• Laura

Slow Start to Summer

Summer is officially here. We celebrated the last day of school on Friday, along with a birthday for my now-six-year-old. Last week was a whirlwind; field day, yearbook distribution, swim practice, birthday prep. I thought I could do a quick turnaround over the weekend—take care of the neglected laundry and dishes, plan out our summer schedule, and be ready to start summer off with a bang. I'd do the grocery shopping and have the snacks ready. We'd head to the pool first thing for morning swim practice, and jump right from our school schedule to our summer schedule.


I always give a lot of weight to the way we start things—the first day of school, the first day of summer, the beginning of a season. The way we start sets the tone, and I want to set the right tone.

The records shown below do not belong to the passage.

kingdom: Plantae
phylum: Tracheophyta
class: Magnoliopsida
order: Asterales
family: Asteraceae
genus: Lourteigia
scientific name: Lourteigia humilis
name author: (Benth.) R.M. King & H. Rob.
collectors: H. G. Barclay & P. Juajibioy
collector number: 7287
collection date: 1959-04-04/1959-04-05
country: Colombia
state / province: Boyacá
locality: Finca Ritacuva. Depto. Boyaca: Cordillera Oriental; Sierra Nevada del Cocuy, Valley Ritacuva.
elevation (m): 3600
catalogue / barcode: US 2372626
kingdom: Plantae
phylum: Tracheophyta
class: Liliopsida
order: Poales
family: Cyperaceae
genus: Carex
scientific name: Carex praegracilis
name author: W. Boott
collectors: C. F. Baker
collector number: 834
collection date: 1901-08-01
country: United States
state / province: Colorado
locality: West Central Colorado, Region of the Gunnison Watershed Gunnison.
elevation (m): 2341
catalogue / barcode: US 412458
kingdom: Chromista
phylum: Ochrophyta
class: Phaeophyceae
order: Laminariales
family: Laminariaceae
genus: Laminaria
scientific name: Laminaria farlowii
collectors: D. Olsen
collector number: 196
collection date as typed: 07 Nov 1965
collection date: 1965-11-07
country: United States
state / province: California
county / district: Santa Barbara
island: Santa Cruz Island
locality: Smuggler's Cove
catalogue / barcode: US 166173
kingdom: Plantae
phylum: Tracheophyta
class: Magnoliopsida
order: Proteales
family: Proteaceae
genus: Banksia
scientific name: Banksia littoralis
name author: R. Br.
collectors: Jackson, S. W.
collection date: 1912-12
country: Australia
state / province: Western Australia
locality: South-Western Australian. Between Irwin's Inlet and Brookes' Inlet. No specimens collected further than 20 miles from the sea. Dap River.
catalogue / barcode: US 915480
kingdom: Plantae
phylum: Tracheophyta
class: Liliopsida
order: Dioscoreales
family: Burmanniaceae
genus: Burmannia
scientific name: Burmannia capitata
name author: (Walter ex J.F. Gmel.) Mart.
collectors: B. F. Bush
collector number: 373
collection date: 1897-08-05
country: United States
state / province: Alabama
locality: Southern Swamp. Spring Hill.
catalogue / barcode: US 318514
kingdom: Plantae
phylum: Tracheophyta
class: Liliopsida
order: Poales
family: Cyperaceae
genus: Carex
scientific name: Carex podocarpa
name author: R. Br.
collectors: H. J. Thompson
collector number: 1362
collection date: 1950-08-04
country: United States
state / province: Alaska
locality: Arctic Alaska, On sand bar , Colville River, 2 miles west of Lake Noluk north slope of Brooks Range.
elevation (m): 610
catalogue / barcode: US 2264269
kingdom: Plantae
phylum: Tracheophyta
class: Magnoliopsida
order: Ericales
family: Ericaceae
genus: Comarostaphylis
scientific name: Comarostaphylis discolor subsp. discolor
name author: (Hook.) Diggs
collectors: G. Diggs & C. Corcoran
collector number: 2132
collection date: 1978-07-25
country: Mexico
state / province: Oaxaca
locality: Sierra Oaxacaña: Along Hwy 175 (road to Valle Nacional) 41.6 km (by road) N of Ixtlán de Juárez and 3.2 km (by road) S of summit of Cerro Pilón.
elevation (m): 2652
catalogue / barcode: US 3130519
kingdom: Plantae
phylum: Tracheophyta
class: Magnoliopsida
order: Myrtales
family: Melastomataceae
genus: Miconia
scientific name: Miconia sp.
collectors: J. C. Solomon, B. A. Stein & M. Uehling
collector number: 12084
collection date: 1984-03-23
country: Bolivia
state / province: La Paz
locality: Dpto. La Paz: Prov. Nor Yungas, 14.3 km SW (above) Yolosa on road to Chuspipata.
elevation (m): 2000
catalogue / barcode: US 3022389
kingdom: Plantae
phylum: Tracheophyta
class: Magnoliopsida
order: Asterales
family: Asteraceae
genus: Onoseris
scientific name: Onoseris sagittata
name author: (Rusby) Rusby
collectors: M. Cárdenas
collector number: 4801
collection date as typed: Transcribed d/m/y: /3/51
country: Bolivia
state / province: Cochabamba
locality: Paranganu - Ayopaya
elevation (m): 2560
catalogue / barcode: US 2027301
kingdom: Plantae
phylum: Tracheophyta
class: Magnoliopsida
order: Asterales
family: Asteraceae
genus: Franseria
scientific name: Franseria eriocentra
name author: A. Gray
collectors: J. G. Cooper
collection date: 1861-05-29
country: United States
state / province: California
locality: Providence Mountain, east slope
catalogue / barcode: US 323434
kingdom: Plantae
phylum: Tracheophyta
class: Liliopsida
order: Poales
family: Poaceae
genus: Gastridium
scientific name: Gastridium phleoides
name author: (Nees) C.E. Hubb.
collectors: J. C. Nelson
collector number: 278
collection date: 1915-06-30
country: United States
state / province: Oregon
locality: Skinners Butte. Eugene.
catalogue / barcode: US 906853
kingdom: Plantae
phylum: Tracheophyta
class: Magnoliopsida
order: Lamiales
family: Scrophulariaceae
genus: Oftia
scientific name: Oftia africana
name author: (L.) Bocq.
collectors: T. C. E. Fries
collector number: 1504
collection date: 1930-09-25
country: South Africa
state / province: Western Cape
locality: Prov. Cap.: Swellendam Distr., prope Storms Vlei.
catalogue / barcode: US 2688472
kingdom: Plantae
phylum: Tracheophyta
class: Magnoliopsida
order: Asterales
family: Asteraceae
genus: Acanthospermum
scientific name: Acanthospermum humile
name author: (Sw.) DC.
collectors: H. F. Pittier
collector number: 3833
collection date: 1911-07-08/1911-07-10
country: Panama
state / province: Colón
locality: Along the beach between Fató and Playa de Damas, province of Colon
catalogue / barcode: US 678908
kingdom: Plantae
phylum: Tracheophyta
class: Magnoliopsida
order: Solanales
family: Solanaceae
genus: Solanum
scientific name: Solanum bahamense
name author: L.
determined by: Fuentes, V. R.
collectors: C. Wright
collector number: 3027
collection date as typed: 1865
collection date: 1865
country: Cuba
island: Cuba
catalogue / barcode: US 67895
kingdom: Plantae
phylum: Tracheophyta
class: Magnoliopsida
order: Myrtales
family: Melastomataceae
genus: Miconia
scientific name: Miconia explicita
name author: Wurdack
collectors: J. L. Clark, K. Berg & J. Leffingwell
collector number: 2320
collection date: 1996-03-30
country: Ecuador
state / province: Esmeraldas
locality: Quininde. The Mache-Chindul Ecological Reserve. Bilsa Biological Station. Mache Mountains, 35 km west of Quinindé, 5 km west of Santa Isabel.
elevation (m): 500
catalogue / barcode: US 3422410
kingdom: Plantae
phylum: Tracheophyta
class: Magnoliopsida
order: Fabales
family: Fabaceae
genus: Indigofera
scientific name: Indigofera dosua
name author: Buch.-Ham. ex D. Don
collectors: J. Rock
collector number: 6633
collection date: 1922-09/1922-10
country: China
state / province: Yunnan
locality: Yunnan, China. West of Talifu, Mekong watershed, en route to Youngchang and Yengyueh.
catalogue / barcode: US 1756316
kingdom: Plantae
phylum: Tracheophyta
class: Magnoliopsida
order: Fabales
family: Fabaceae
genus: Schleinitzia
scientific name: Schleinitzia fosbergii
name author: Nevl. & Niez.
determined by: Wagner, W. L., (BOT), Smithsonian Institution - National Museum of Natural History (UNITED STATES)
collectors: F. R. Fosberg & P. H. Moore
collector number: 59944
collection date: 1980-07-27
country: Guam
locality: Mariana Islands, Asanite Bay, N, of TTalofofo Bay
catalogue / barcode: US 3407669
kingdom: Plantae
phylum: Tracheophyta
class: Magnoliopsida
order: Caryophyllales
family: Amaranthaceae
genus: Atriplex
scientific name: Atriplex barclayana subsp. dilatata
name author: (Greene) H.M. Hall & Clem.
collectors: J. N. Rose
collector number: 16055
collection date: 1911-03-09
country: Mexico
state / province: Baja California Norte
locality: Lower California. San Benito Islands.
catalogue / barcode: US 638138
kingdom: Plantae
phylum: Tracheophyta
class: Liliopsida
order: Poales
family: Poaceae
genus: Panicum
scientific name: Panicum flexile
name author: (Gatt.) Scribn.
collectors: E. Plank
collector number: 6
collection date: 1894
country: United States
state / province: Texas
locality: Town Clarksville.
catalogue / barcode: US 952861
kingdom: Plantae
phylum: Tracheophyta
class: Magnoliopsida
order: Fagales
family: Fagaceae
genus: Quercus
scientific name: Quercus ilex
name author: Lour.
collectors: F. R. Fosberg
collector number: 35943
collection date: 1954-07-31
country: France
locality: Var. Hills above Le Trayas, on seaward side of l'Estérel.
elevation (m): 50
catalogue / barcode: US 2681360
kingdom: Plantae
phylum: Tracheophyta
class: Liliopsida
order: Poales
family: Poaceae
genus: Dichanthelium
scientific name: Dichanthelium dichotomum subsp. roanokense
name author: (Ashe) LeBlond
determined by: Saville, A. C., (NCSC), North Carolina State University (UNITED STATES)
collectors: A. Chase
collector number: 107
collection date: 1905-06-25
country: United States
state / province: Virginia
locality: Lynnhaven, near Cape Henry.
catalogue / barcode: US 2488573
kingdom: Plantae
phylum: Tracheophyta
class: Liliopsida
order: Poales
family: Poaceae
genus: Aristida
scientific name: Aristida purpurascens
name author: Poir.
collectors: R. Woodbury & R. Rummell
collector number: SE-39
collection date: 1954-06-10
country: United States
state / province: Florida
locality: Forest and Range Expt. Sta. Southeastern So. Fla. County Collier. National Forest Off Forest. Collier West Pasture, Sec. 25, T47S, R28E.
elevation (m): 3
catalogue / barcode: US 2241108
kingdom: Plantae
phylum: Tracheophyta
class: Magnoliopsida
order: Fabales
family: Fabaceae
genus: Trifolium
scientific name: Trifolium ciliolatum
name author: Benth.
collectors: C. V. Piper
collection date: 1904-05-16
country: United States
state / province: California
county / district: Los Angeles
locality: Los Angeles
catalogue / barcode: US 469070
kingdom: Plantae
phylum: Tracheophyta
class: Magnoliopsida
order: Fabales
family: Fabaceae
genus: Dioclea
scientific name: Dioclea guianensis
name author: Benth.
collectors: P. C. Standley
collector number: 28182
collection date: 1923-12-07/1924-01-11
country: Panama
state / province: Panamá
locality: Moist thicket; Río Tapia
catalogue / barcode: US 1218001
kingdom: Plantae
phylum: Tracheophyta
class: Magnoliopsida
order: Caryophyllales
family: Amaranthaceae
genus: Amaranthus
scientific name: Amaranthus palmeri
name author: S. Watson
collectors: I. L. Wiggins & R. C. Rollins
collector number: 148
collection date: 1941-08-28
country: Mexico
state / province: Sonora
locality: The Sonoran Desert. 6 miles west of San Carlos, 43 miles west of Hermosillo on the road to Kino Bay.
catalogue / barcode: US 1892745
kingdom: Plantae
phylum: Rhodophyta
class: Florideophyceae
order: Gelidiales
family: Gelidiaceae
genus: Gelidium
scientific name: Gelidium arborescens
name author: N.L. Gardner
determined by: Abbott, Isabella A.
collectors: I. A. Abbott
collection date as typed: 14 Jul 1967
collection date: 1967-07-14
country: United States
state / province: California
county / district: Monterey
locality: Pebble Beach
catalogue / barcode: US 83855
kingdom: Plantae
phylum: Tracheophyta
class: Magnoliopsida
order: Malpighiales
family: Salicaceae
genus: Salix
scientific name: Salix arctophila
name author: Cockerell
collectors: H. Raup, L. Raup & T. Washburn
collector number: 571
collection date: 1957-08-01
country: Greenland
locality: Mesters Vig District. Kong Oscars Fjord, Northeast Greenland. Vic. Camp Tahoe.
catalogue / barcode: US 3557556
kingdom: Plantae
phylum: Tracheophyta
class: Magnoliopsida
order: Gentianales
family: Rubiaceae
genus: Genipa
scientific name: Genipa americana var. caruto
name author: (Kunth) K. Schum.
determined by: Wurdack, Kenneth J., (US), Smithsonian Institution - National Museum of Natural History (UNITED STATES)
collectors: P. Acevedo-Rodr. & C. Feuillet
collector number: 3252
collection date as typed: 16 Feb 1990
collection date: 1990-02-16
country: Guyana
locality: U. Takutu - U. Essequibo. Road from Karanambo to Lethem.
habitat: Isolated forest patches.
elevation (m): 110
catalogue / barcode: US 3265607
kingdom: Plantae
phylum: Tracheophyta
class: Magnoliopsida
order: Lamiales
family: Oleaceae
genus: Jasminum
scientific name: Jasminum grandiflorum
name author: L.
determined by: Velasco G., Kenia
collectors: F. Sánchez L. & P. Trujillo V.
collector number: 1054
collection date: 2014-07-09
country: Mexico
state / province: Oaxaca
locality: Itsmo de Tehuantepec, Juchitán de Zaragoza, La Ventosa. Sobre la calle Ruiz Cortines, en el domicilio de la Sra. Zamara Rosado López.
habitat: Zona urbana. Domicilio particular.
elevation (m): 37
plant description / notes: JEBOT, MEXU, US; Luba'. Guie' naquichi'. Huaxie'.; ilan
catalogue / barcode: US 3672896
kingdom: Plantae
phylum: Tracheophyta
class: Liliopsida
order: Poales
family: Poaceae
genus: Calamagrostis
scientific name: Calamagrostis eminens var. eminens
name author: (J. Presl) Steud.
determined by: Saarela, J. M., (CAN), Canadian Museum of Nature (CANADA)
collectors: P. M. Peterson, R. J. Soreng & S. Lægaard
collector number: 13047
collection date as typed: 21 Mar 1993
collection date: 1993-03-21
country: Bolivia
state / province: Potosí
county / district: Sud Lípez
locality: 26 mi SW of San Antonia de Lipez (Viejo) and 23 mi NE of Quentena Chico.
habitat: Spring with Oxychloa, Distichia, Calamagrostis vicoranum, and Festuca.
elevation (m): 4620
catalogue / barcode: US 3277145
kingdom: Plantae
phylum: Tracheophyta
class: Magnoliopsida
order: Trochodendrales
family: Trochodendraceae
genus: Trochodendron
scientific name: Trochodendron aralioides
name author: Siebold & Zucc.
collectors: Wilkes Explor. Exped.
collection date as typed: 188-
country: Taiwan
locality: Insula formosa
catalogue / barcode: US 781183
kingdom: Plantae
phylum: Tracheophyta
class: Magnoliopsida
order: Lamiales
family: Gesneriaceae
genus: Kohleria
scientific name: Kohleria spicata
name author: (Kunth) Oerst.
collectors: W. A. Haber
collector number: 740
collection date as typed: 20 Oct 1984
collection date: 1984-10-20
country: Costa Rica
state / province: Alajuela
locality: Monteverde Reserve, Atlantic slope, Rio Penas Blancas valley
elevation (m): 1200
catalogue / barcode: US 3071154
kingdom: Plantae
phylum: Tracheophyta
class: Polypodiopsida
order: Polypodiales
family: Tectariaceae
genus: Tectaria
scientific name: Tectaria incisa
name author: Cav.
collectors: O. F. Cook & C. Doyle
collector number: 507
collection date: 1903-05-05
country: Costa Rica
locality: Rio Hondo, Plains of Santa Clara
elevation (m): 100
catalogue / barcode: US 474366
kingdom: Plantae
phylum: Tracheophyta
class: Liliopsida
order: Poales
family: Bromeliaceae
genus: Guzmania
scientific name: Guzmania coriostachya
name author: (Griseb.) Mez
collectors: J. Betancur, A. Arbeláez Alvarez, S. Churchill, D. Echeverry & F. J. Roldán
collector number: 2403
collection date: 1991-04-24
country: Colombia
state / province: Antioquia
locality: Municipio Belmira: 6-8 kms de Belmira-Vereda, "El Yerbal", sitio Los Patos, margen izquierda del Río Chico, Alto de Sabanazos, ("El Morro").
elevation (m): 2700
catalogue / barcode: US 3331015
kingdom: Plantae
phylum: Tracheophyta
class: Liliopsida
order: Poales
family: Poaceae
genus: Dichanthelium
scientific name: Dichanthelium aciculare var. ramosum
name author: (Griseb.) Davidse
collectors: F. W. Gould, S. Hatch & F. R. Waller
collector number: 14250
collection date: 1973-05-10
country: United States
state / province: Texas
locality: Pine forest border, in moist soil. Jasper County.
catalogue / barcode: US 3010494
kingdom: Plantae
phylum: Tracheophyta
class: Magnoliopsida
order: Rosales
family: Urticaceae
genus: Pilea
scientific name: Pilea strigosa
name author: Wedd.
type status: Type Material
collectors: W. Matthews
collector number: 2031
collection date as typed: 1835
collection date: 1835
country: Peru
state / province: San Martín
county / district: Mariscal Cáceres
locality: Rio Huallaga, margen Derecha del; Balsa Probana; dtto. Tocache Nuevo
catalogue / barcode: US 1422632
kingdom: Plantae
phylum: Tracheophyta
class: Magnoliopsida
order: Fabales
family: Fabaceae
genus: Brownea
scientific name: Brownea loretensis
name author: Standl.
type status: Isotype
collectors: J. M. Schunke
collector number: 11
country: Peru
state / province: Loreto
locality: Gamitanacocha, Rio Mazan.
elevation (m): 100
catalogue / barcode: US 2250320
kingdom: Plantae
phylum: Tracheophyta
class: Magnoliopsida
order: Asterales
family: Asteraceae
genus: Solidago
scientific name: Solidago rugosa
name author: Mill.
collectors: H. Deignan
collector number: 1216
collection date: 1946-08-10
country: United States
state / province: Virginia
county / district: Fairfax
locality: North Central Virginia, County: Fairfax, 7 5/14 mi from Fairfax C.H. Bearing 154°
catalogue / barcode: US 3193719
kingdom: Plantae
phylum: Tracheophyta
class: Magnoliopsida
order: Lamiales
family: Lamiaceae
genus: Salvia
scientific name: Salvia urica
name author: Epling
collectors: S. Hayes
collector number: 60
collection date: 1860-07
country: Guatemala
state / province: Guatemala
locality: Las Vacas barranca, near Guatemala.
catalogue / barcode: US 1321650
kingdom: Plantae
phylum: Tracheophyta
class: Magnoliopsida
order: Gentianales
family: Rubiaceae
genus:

What I didn't plan on was a trip to Urgent Care at 7:45 pm Sunday night, just when I should have been putting kids to bed so I could pack the pool bag and set the coffee maker for a smooth Monday morning. A busted lip from the new six-year-old meant a call to the pediatrician, who couldn't quite tell through the photo I sent if he'd need stitches or not. She recommended Urgent Care just in case, and operating on the principle of better safe than sorry, we went. Urgent Care couldn't help us though, and they sent us on to the ER. The ER decided that no, he didn't actually need stitches—just give it some ice, soft foods for a couple of days until the swelling goes down, stay out of the pool for a day, keep an eye on it—and sent us back home. By the time we got home it was after ten, and I was too tired to worry about checking anything off my to-do list.



This morning, I woke up conflicted. Scramble to get everything ready to start the summer off how I planned, or change course and spend the morning at home? One kid had been looking forward to morning practice starting, one wouldn't be able to get in the water. Staying home meant that just as quickly as I made progress on chores, messes would be made. But there were five loads of laundry waiting to be folded, a grocery order I'd never gotten around to finishing, and a checklist of things that needed to be done. The kids were tired—and so was I.


We could have pushed through, scrambled to get down to the pool, stuck to the plan. But one morning at home getting things in order would make the rest of the week easier. The pool would still be there in the afternoon. One missed swim practice won't be remembered in a few weeks. A slow start to summer isn't what I planned, but it's what we needed.